April 17, 1994
When Diana called she got all mad at me just because I "talk too much about Patrick". In fact, I'm not even sure I like him anymore...just his eyes. But I THINK maybe I do like him. I'm confused!
Yesterday was so awesome! Diana came over for a sleepover which was great. We played with Houdini [my hampster], we made halfway square (delicious) we watched Dr. Quinn Medicine Woman while having hot chocolate and popcorn and best of all we started making this thing called "A Day in the Life of Corey" Diana took pictures of me getting out of bed, brushing my teeth, eating breakfast, getting the newspaper, reading the Funnies, going to school, and lots more. When they're developed we're going to cut them out and put them on poster board. It should be fun.
I love being out here sitting on the tree trunk writing to you.
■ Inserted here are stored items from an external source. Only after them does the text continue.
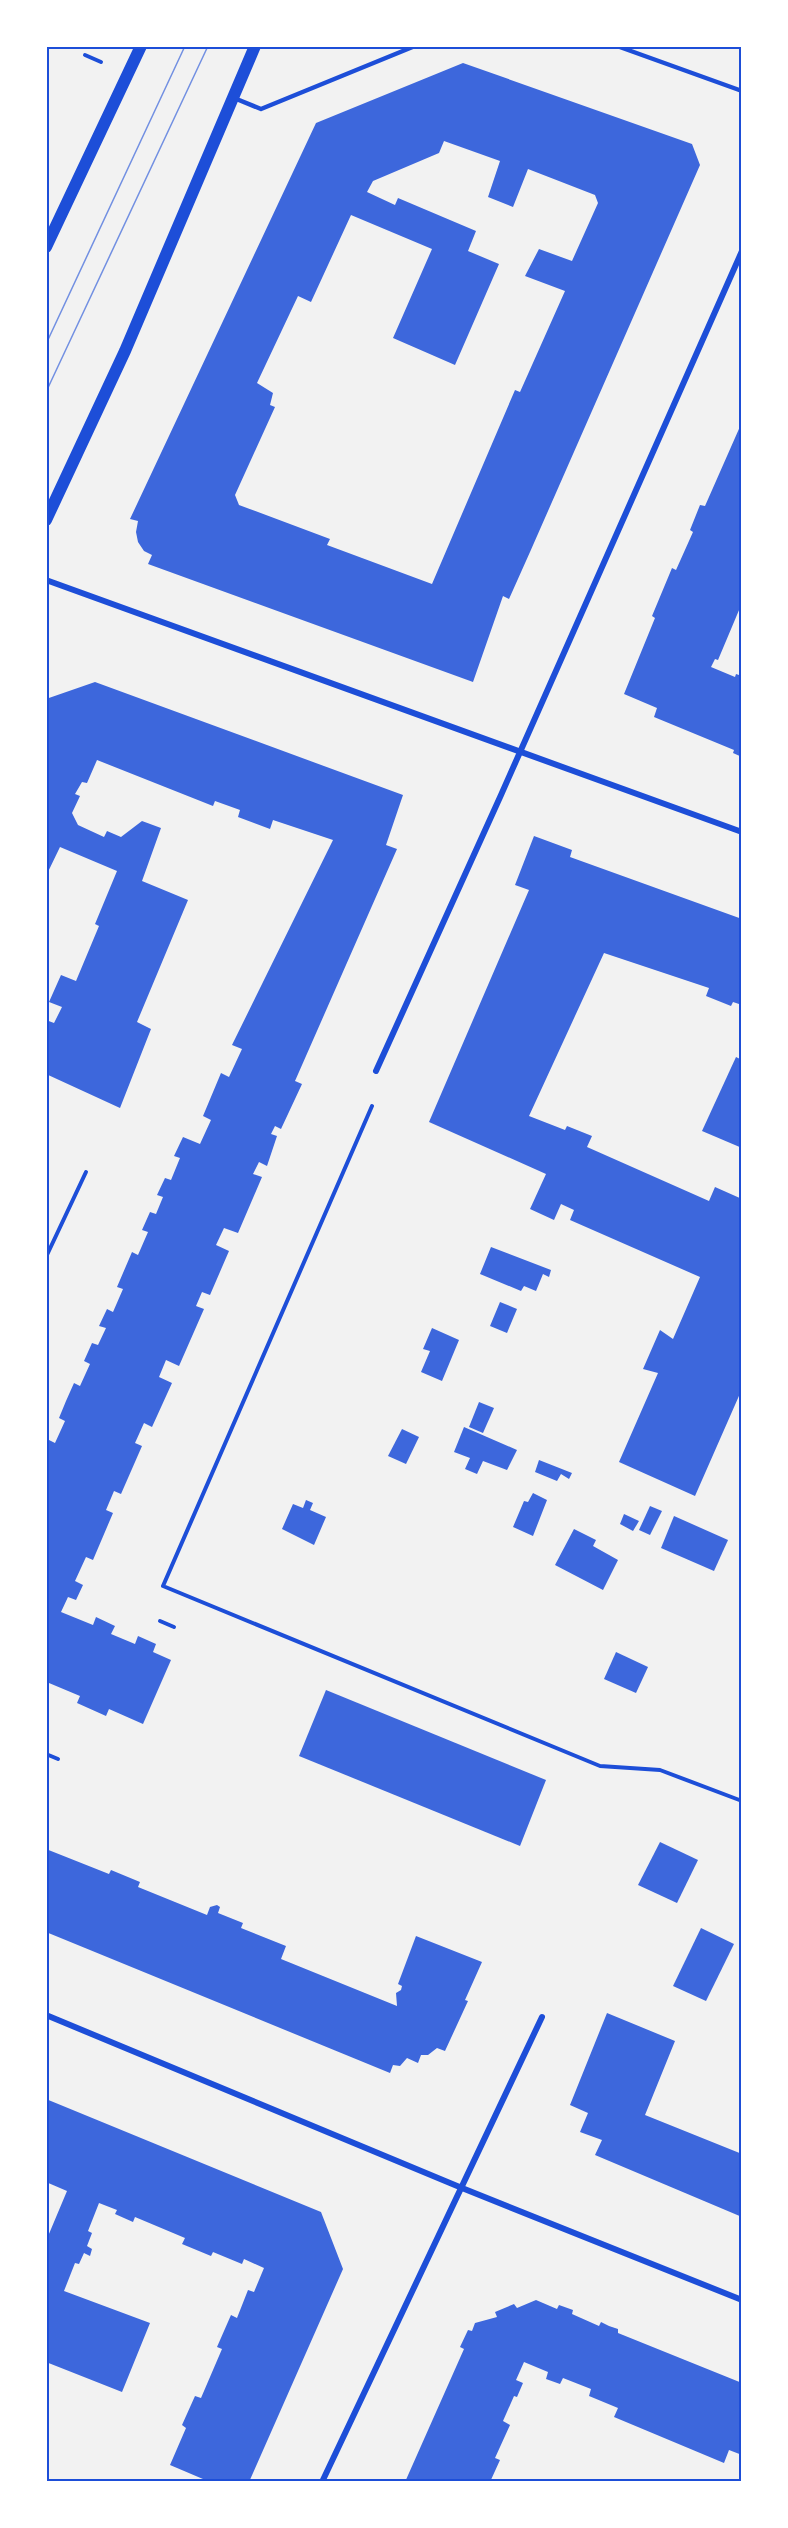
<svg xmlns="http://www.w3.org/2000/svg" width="788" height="2528" font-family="Karla,sans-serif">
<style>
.building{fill:#3d67dc;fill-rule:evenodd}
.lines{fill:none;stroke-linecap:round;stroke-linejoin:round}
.path{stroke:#1d4ed8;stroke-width:4}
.service{stroke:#1d4ed8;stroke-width:4.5}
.minor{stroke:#1d4ed8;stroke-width:6}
.secondary{stroke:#1d4ed8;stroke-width:12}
.tram{stroke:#7290e2;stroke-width:1.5}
.neatline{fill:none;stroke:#1d4ed8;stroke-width:2}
</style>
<rect width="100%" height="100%" fill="#f2f2f2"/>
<g class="building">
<path d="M 463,63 L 692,144 L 700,165 L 530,552 L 509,599 L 503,596 L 473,682 L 148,564 L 152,555 L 144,551 L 138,542 L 136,532 L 138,521 L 130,519 L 316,123 ZM 444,141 L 500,161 L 488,197 L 513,207 L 528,169 L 595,195 L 598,203 L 572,261 L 539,249 L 525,276 L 565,291 L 520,392 L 515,390 L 432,584 L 327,545 L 330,539 L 239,505 L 235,495 L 275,407 L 270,405 L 273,393 L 257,383 L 298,296 L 311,302 L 351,215 L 432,249 L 393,338 L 455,365 L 499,264 L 468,251 L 476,231 L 398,198 L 395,205 L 367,192 L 373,181 L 439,153 Z"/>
<path d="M 742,422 L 742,603 L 718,660 L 715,659 L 711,667 L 735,677 L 736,674 L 742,676 L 742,757 L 733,753 L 734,750 L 654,717 L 657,708 L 624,694 L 655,618 L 652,616 L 672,568 L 676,570 L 693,532 L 690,530 L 700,505 L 705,506 Z"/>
<path d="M 95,682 L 403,795 L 386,845 L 397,849 L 295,1081 L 302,1084 L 281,1129 L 275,1126 L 271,1134 L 277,1136 L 267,1166 L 259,1162 L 253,1174 L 262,1177 L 238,1233 L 224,1228 L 216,1245 L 229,1251 L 210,1295 L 202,1292 L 196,1306 L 204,1309 L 179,1366 L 166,1360 L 159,1377 L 172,1383 L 152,1427 L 144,1423 L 135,1443 L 142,1446 L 121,1494 L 114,1491 L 106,1510 L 113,1513 L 93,1560 L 86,1557 L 75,1581 L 83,1585 L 76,1600 L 68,1597 L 61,1612 L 93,1625 L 96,1617 L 115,1626 L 111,1634 L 135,1644 L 138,1636 L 156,1644 L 153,1652 L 171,1660 L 143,1724 L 109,1709 L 106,1716 L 77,1703 L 80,1696 L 49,1683 L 46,1689 L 46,1464 L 48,1460 L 46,1459 L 46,1446 L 49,1440 L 55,1443 L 65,1421 L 59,1418 L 66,1401 L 74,1383 L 80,1386 L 90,1364 L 84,1361 L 92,1343 L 98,1345 L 106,1328 L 99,1326 L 107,1309 L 113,1312 L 123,1289 L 117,1287 L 132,1252 L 138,1255 L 148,1232 L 142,1230 L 150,1212 L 156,1214 L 163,1197 L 157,1195 L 165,1178 L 171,1180 L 180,1158 L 174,1156 L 183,1137 L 200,1144 L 211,1120 L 203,1116 L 221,1073 L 229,1077 L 242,1049 L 232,1045 L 333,840 L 273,820 L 270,829 L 238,817 L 240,810 L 215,801 L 213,806 L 97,760 L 87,783 L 82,782 L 75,794 L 80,796 L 72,813 L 78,825 L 104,837 L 107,831 L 121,837 L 142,821 L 161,828 L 142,881 L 188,900 L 137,1022 L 151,1029 L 120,1108 L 46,1074 L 46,1020 L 54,1023 L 62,1007 L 49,1002 L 61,975 L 76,981 L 99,926 L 95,924 L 117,871 L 60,847 L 46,876 L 46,699 Z"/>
<path d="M 534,836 L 572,850 L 570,857 L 742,919 L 742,1005 L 733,1002 L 731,1006 L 706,996 L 709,988 L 604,953 L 529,1116 L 565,1130 L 567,1126 L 592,1136 L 587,1147 L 709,1201 L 715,1187 L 742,1199 L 742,1389 L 695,1496 L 619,1462 L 658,1373 L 643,1369 L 660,1330 L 673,1339 L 700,1277 L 570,1220 L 574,1210 L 561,1204 L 554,1220 L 530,1209 L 546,1174 L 429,1122 L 529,890 L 515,885 Z"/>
<path d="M 736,1057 L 742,1060 L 742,1148 L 702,1131 Z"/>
<path d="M 491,1247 L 551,1270 L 549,1277 L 543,1274 L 536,1291 L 524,1286 L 521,1291 L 480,1274 Z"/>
<path d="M 500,1302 L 517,1309 L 507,1333 L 490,1326 Z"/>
<path d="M 432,1328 L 459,1340 L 442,1381 L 421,1372 L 430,1351 L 423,1349 Z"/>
<path d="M 479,1402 L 494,1408 L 483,1433 L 469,1427 Z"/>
<path d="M 464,1427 L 517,1450 L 507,1470 L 483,1461 L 477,1474 L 465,1469 L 470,1458 L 454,1452 Z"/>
<path d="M 402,1429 L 419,1437 L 406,1464 L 388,1456 Z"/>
<path d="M 539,1460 L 572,1473 L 569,1479 L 561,1474 L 557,1481 L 535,1472 Z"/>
<path d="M 533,1493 L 547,1500 L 533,1536 L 513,1527 L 524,1501 L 528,1502 Z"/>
<path d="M 306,1500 L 313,1503 L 310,1510 L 326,1517 L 314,1545 L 282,1529 L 293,1504 L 303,1508 Z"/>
<path d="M 650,1506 L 662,1511 L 650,1535 L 639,1530 Z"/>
<path d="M 624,1514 L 639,1521 L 633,1531 L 620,1524 Z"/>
<path d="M 674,1516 L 728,1540 L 714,1571 L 661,1548 Z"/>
<path d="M 574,1529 L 596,1540 L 593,1546 L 618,1560 L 603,1590 L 555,1565 Z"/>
<path d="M 616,1652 L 648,1667 L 636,1693 L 604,1679 Z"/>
<path d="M 326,1690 L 546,1780 L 520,1846 L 299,1756 Z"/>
<path d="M 660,1842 L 698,1860 L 677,1903 L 638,1885 Z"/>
<path d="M 46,1849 L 109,1874 L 111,1870 L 140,1882 L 138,1887 L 207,1915 L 210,1907 L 217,1905 L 220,1907 L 218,1913 L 243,1923 L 241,1928 L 286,1946 L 281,1959 L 397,2006 L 396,1993 L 401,1990 L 402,1986 L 398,1984 L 416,1936 L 482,1962 L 465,2000 L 468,2001 L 445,2051 L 437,2048 L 428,2055 L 421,2055 L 418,2063 L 407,2058 L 400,2066 L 393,2065 L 390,2073 L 46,1932 Z"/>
<path d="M 701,1928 L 734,1944 L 706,2001 L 673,1986 Z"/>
<path d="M 607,2013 L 675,2041 L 645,2115 L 742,2154 L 742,2217 L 595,2155 L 602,2140 L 580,2132 L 588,2113 L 570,2105 Z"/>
<path d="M 46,2099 L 321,2212 L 343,2269 L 249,2482 L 210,2482 L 170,2465 L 186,2428 L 182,2425 L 195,2396 L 201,2398 L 222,2349 L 217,2347 L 231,2315 L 237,2318 L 248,2290 L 254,2292 L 264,2268 L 244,2259 L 242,2264 L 213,2252 L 211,2256 L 182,2244 L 185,2238 L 135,2217 L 133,2222 L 115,2214 L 117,2210 L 99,2203 L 88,2231 L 92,2233 L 87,2246 L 92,2249 L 90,2256 L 84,2253 L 79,2264 L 75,2263 L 64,2291 L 150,2323 L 122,2392 L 46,2362 L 46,2241 L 67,2191 L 46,2182 Z"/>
<path d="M 536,2300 L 557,2309 L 559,2305 L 573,2310 L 572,2314 L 599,2326 L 601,2322 L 609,2326 L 618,2329 L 618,2333 L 742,2383 L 742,2455 L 729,2450 L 724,2463 L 614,2417 L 618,2408 L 589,2396 L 591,2389 L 563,2378 L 560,2384 L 546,2379 L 548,2372 L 524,2362 L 516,2380 L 523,2383 L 517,2397 L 514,2396 L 503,2421 L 510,2425 L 495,2458 L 500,2460 L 490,2482 L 405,2482 L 464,2349 L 460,2347 L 468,2330 L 472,2331 L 475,2323 L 497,2317 L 495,2312 L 514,2304 L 517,2308 Z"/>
</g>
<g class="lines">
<g class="path">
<path d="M 85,55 L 101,62"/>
<path d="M 372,1106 L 163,1586 L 600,1766 L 660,1770 L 742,1801"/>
<path d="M 46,1257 L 86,1172"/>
<path d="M 160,1621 L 174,1627"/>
<path d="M 46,1754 L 58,1759"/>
</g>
<g class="service">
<path d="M 617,46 L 742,91"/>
<path d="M 234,98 L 261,109 L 415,46"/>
</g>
<g class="minor">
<path d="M 46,580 L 742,832"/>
<path d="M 376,1071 L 501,795 L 742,251"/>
<path d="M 46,2015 L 462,2188 L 742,2300"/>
<path d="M 322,2482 L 542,2017"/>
</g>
<g class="secondary">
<path d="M 46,247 L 141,46"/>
<path d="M 46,520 L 125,351 L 255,46"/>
</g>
<g class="tram">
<path d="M 46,344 L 185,46"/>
<path d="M 46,392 L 208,46"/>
</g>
</g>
<rect width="788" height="2528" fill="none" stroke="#ffffff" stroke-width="96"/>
<rect x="48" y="48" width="692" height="2432" class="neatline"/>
</svg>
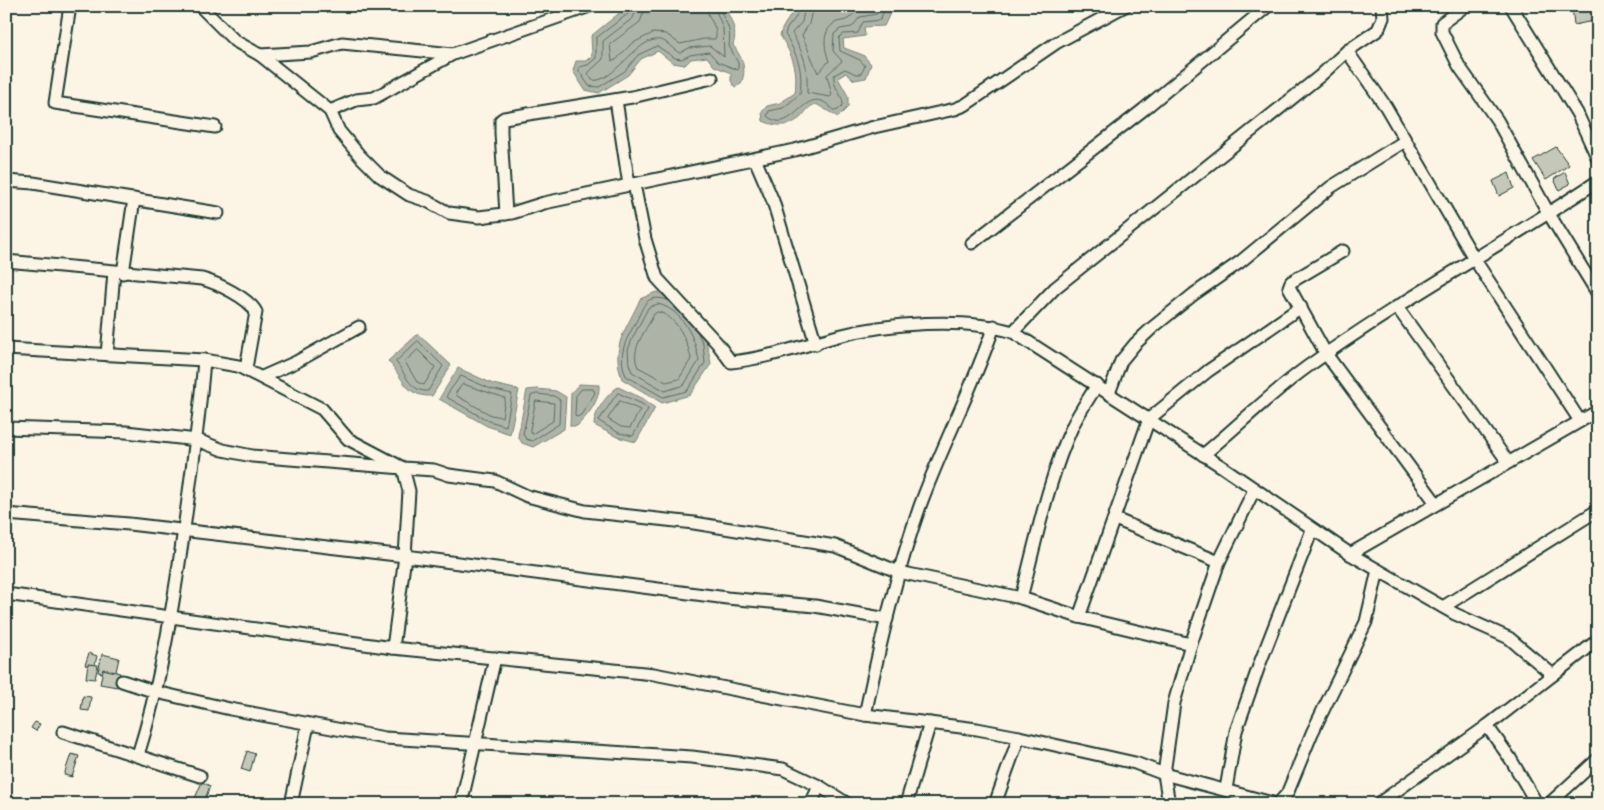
<svg xmlns="http://www.w3.org/2000/svg" width="1604" height="810" font-family="Kalam,sans-serif">
  <style>
    .water { fill: #aeb3a7; stroke: #758479 }
    .lines { fill: none; stroke-linecap: round; stroke-linejoin: round }
    .shore { stroke: #586c62; stroke-width: 1 }
    .building { fill: #c5c7b9; stroke: #1f3d34 }
    .minor-casing { stroke: #1f3d34; stroke-width: 15 }
    .minor { stroke: #fcf5e5; stroke-width: 11 }
  </style>
  <rect width="100%" height="100%" fill="#fcf5e5"/>
  <filter id="ink" filterUnits="userSpaceOnUse"><feTurbulence type="fractalNoise" baseFrequency=".02" numOctaves="2"/><feDisplacementMap in="SourceGraphic" scale="10" xChannelSelector="R" yChannelSelector="G"/><feConvolveMatrix kernelMatrix="1 2 1 2 8 2 1 2 1" color-interpolation-filters="sRGB"/></filter>
  <g filter="url(#ink)">
    <g class="water">
      <path d="M628,6H724C731,20 738,30 733,45C743,59 747,69 741,84L735,87L731,81V73L714,66L707,57L691,59L685,65L673,63L658,51L641,59L628,75L599,93L585,90L573,71L576,61H586L592,55L591,36Z"/>
      <path d="M794,6H891V11L884,26L864,27L865,36L843,39L844,48L863,55L871,64L866,78L854,80L846,73L838,78L848,96V107L838,117L816,104C807,107 807,111 801,117C790,127 776,127 763,121L762,112L767,106L780,103L795,93C798,68 793,57 780,35C783,23 791,19 794,6Z"/>
      <path d="M656,292C692,301 706,330 711,364L690,395L662,403L622,379C610,344 627,330 640,299Z"/>
      <path d="M418,334L451,365L432,396C405,397 404,378 388,361Z"/>
      <path d="M458,368L493,384L519,390L510,434L487,426L439,399Z"/>
      <path d="M579,384L599,385C600,401 588,415 577,426H570L571,393Z"/>
      <path d="M618,387L644,399L655,408L636,442L617,437L594,425C594,412 607,394 618,387Z"/>
      <path d="M537,389L556,391L566,397L564,429L533,447L522,443L518,436L527,390Z"/>
    </g>
    <g class="lines">
      <g class="shore">
        <path d="M632,6L629,13L596,38V58L588,65L579,67V71L589,86L599,87L625,71L638,55L657,46L675,58L682,59L690,55L709,52L718,62L738,70V63L729,46C732,21 723,25 720,6"/>
        <path d="M638,6L633,18L603,41V59L588,73L592,80C613,85 637,35 661,40C668,42 673,50 680,53L689,48L710,46L724,57L723,28L714,6"/>
        <path d="M646,6L640,22L610,44L612,61L616,60L631,44L653,33L666,34L680,44L704,39H715C720,29 707,18 706,6"/>
        <path d="M799,6C797,23 788,22 785,34C798,57 803,68 800,94L783,108L769,111L767,116C795,139 805,76 834,111L838,110L843,105C843,94 832,87 834,75L845,69L856,74H861L865,66L860,60L840,51L839,38L843,34L858,33L863,22L880,20L886,6"/>
        <path d="M805,6L802,22L792,33C805,57 808,65 807,93L830,97L832,95L827,75L842,61L833,51L834,34L840,29L852,27L860,17L877,14L880,6"/>
        <path d="M813,6L809,24L802,35L818,73L829,61C824,48 821,29 837,22C840,21 845,21 848,19C856,11 860,9 872,6"/>
        <path d="M668,300C646,294 645,303 637,320C626,340 617,353 626,376L663,397L687,391L705,363L703,344L697,331"/>
        <path d="M658,304C683,310 695,338 699,361L684,385L665,391L632,372L629,364L628,350L633,337L648,308Z"/>
        <path d="M658,312C677,316 688,342 691,359L679,379L666,382L638,367C629,349 647,330 654,314Z"/>
        <path d="M418,341L443,366L428,391C410,392 406,374 396,362Z"/>
        <path d="M418,350L435,367L424,385L417,382L405,362Z"/>
        <path d="M461,376L491,389L512,394L506,426L489,421L448,398L447,395Z"/>
        <path d="M463,384L505,398L502,417L491,415L457,396L456,393Z"/>
        <path d="M582,389H593L595,393L581,415L577,417L575,415L576,396Z"/>
        <path d="M618,393L642,404L648,409L633,436L619,433L599,421Z"/>
        <path d="M537,394L554,396L560,400L559,424L532,441L526,439L523,434L531,396Z"/>
        <path d="M536,401L554,403L553,421L532,434L530,431Z"/>
        <path d="M620,401L640,410L630,428L621,427L608,419Z"/>
      </g>
    </g>
    <g class="building">
      <path d="M1572,6H1592L1593,21L1574,25Z"/>
      <path d="M1556,147L1569,165L1546,180L1533,160Z"/>
      <path d="M1565,172L1570,184L1559,190L1554,179Z"/>
      <path d="M1509,173L1514,188L1499,196L1493,181Z"/>
      <path d="M89,653L97,656L94,668L85,665Z"/>
      <path d="M102,654L119,658L115,676L98,672Z"/>
      <path d="M88,664L98,665L95,679L86,678Z"/>
      <path d="M103,669L120,673L117,687L100,684Z"/>
      <path d="M83,696L91,697L89,711L81,710Z"/>
      <path d="M35,722L40,724L36,731L31,728Z"/>
      <path d="M247,751L255,754L250,772L241,769Z"/>
      <path d="M71,754L79,756L72,777L64,775Z"/>
      <path d="M202,782L210,786L204,802L195,798Z"/>
    </g>
    <g class="lines">
      <g class="minor-casing">
        <g id="minor">
          <path d="M70,6L55,103L215,127"/>
          <path d="M200,6L235,41L260,55L330,111L339,131L360,156L380,176L409,195L427,201L449,213L479,217L512,213L544,203L795,150L874,127L955,109L965,105L1056,43L1125,6"/>
          <path d="M1465,6L1442,23V32L1459,66L1497,120L1549,214L1598,294"/>
          <path d="M1511,6L1577,113L1598,159"/>
          <path d="M1347,51L1386,107L1475,260L1580,421"/>
          <path d="M260,55L311,52L342,43L453,54L590,6"/>
          <path d="M616,100L629,185"/>
          <path d="M330,111L356,100L374,98L453,54"/>
          <path d="M755,159L773,201L816,344"/>
          <path d="M6,181L33,183L218,213"/>
          <path d="M634,184L645,239L657,278L717,343L731,362C768,358 802,346 838,336C888,323 964,317 1013,332L1224,468L1350,554L1598,411"/>
          <path d="M506,214L501,133V120L504,118L632,97L712,78"/>
          <path d="M972,243L1143,110L1268,6"/>
          <path d="M1343,251L1291,282L1289,287L1326,354L1436,503"/>
          <path d="M6,261L202,279C217,283 249,298 256,312L246,368"/>
          <path d="M123,273L134,199"/>
          <path d="M1397,307L1508,462"/>
          <path d="M1013,332L1055,288L1320,76L1347,51L1378,30L1383,18L1382,6"/>
          <path d="M6,349L204,360L238,366L322,409L348,439L403,468L434,470L449,475L495,481L527,496L585,511L694,523L835,546L899,572L1021,598L1079,617L1191,644"/>
          <path d="M107,355L114,272"/>
          <path d="M262,377L296,362L359,327"/>
          <path d="M1109,393L1121,361L1135,344L1152,328L1194,294L1240,262L1331,187L1405,141"/>
          <path d="M6,428L126,432L197,440L223,450L252,456L403,468L409,491L405,556L393,648"/>
          <path d="M1203,455C1238,426 1271,393 1307,367C1401,300 1502,245 1598,181"/>
          <path d="M6,514L129,524L405,556L727,598L815,606L887,619"/>
          <path d="M1115,519L1219,562"/>
          <path d="M1350,554L1455,614L1509,638L1553,675"/>
          <path d="M6,594L393,648L654,674L865,715L977,729L1019,737L1135,763L1164,774L1276,804"/>
          <path d="M1021,598C1036,541 1048,479 1073,425C1080,411 1089,398 1097,385"/>
          <path d="M1443,607L1598,510"/>
          <path d="M1079,617L1149,419L1208,371L1301,307"/>
          <path d="M122,681L156,692L230,709L385,738L692,757L783,769L819,786L848,804"/>
          <path d="M865,715C880,644 896,574 920,506C942,445 973,388 994,326"/>
          <path d="M1487,726L1510,758L1537,804"/>
          <path d="M63,732L200,776"/>
          <path d="M138,755C159,688 171,619 181,550C190,486 199,424 204,360"/>
          <path d="M1226,789L1236,731L1260,663L1312,530"/>
          <path d="M291,804L308,725"/>
          <path d="M461,804L495,658"/>
          <path d="M811,804L819,786"/>
          <path d="M906,804L930,723"/>
          <path d="M995,804L1019,737"/>
          <path d="M1169,804L1164,774L1174,703L1191,644L1219,562L1254,490"/>
          <path d="M1278,804L1287,794L1312,733L1366,622L1378,570"/>
          <path d="M1378,804L1487,726L1598,640"/>
          <path d="M1549,804L1598,759"/>
        </g>
      </g>
      <use href="#minor" class="minor"/>
    </g>
  </g>
  <rect width="1604" height="810" fill="none" stroke="#fcf5e5" stroke-width="25"/>
  <rect x="12" y="12" width="1579" height="785" fill="none" stroke="#1f3d34" stroke-width="2" filter="url(#ink)"/>
</svg>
I feel truly at peace.
YAY! Diana finally calls me on my BS! Although it does not seem to have an actual effect on my love of myself. "A Day in the Life of Corey"??? I mean, how did I talk her into the validity of this project? Obviously I know what the appeal was for me-- what could possibly be more interesting/artistic than a series of photographs documenting my exciting life (reading the funnies???) But I must have pulled some serious Tom Sawyer-ing to convince Diana this would also be fun for her.
I wonder if I really like Patrick's eyes of if that line about liking them was from some movie or book. Because honestly, I don't think I ever actually got physically close enough to him to even know what color his eyes were.
In any case, why do I keep thinking maybe I don't like him? I don't remember this confusion, only the hardcore infatuation. Although I guess it proves relationships are not ever actually simple. Or, at least mine aren't.
Dr. Quinn, Medicine Woman. Holy CRAP we loved that show. I think Diana and I were actually middle aged women. So not hip.
Side note: this entry marks the beginning of my second journal, the flower journal. Pretty much looks like wall paper or an old woman's house dress. Further supporting the notion that Diana and I were secretly middle aged.